As a bi-coastal radio show, Drs. Gloria and Heidi Horsley interview experts around the world. This episode features Dr. Bob Baugher, a psychology instructor at Highline Community College in Des Moines, Washington. He teaches courses in death education and psychology. He’s also a popular national speaker, and has written several articles and seven books on grief and bereavement. His most current project is a video, “Men & Their Grief; 20 Years Later,” where he follows men on their grief journey over a two decade period.

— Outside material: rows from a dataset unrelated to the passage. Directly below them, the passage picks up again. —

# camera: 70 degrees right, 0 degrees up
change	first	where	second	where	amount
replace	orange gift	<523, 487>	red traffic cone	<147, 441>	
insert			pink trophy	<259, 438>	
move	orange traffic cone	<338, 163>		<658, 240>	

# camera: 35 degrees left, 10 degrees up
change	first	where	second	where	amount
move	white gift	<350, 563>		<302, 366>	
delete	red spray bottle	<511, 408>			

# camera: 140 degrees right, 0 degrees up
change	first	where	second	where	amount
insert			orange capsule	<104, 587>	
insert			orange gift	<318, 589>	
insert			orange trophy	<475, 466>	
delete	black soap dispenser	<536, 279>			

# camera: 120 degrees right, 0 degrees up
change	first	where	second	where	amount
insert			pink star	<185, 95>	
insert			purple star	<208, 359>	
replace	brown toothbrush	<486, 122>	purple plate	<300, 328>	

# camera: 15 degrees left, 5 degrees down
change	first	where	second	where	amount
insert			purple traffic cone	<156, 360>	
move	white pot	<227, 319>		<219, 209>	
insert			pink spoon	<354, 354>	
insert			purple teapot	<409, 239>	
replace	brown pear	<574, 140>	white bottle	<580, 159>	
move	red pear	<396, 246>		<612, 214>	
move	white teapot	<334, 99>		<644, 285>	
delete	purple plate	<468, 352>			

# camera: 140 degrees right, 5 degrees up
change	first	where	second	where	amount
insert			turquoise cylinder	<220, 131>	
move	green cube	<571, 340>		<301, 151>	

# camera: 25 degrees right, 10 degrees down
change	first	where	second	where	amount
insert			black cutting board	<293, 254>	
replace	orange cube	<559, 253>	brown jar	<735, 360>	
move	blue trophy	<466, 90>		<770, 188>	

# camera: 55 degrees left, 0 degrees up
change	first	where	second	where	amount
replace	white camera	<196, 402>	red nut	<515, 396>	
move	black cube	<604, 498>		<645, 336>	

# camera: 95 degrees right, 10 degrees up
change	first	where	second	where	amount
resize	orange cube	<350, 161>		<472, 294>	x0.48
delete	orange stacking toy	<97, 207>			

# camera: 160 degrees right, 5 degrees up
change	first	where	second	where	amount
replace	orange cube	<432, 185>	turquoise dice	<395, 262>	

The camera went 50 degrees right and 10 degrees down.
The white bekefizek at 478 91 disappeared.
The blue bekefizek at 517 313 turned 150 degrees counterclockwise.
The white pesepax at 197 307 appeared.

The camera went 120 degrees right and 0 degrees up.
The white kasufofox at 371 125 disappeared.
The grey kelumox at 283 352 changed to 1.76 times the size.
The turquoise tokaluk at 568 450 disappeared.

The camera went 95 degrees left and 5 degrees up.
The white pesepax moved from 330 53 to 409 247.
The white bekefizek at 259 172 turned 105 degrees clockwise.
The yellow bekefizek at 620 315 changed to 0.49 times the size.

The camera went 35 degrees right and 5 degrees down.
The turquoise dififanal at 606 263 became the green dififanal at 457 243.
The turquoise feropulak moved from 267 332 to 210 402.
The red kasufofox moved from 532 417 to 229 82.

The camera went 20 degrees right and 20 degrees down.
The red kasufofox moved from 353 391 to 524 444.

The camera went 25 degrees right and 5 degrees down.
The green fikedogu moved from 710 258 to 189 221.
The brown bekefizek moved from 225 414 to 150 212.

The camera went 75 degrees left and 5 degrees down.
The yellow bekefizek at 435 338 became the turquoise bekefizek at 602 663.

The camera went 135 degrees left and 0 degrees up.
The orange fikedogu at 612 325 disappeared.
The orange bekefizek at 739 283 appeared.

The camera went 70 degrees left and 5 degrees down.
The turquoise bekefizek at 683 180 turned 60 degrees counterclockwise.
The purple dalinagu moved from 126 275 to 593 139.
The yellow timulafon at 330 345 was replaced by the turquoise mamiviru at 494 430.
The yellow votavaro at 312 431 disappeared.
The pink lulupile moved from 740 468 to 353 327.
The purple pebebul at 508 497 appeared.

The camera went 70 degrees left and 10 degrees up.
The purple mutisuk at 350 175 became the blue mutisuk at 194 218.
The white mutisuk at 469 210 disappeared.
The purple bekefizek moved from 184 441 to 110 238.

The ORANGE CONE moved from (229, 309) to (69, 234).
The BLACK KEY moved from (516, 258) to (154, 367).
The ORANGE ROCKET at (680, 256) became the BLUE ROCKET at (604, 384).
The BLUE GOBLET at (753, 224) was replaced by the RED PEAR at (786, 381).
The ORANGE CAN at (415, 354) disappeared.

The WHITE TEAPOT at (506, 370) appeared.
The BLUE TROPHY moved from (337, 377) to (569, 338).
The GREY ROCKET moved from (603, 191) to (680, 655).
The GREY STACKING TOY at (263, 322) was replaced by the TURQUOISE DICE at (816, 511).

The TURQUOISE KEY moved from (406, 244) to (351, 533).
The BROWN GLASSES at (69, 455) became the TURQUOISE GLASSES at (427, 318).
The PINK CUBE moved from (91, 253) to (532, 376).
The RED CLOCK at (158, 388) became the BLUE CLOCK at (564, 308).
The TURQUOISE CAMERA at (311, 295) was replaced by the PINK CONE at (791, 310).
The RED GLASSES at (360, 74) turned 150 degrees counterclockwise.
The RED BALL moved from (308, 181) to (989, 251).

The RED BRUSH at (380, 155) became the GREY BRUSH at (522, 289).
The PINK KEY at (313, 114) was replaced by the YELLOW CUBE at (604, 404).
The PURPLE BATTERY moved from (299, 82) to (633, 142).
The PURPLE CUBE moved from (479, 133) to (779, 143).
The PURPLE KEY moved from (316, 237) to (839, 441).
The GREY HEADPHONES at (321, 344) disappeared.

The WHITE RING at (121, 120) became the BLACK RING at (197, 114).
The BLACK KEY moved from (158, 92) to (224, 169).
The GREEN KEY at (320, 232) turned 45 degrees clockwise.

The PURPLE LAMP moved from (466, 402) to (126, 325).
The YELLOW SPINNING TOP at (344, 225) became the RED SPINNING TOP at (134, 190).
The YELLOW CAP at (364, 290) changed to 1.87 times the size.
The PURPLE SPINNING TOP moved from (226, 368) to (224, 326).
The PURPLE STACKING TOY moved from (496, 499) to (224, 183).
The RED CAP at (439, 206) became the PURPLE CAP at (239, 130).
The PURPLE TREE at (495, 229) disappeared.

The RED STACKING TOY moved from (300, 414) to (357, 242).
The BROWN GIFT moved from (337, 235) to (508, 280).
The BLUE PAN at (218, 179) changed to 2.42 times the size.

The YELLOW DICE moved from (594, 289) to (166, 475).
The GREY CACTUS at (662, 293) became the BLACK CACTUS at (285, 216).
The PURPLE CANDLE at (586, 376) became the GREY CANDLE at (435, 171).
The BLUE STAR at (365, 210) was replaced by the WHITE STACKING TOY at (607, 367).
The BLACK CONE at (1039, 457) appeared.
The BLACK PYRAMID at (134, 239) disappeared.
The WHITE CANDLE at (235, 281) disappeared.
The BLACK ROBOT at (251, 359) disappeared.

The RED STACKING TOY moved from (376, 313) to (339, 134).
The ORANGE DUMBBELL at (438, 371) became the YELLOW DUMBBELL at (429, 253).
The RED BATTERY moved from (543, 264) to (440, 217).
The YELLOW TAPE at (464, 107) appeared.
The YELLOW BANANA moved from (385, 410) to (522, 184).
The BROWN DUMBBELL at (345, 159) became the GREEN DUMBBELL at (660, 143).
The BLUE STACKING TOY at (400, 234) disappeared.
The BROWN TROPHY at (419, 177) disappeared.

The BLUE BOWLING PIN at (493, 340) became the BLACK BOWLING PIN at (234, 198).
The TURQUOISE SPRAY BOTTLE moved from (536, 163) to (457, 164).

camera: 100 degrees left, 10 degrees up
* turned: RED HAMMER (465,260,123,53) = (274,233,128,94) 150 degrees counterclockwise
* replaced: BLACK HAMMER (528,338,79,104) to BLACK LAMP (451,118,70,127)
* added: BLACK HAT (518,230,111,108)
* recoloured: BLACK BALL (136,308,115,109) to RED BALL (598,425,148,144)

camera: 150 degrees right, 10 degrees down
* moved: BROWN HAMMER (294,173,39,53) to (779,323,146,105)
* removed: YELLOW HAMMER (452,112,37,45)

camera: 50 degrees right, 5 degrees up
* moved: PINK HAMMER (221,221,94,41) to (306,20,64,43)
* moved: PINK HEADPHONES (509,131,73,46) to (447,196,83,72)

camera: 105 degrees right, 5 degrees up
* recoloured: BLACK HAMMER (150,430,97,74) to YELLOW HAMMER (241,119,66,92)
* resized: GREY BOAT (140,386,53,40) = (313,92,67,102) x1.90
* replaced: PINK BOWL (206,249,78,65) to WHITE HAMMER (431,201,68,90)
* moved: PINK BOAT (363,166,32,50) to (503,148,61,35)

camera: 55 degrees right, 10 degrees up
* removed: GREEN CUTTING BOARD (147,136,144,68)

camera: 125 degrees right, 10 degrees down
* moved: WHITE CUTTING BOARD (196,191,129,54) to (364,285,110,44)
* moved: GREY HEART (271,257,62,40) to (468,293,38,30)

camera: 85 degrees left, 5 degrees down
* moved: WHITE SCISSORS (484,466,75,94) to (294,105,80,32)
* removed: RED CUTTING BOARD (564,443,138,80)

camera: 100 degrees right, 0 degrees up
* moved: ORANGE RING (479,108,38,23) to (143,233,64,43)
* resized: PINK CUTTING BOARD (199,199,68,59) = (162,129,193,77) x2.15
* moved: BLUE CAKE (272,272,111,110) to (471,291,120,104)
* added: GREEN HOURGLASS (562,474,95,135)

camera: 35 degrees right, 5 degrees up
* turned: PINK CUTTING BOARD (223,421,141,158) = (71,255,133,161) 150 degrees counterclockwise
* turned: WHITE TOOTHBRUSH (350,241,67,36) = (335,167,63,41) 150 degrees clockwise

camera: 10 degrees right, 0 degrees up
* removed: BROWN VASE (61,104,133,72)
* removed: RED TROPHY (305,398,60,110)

People are more alike than they are different, says Dr. Baugher, and that’s true when talking about men vs. women in grief. There are many factors at play, including how society has “taught” men and women to grieve. However, everyone feels fear, anger, loss, and sadness in grief. This project shows what a grief journey looks like for a select group of men. It’s not indicative of what’s “normal” and Dr. Baugher says there are many instances that complement how women grieve.
What We Expect of Men
People expect men to be both macho and manly, but also sensitive and caring depending on the situation. That’s a tall order to fill. For many men in grief, they feel pressure (whether real or not) to be the strong one—especially in a situation like the death of a child, where they feel they need to care for their partner/mother of the child, too. Getting support is critical.
For some men, it’s off-putting and intimidating to seek out support. “Don’t ask a man necessarily, ‘how do you feel about that?’” he says. Instead, ask, “What’s going on in your body?” or another specific question that can be answered. “What’s going on in your heart?” is another great lead.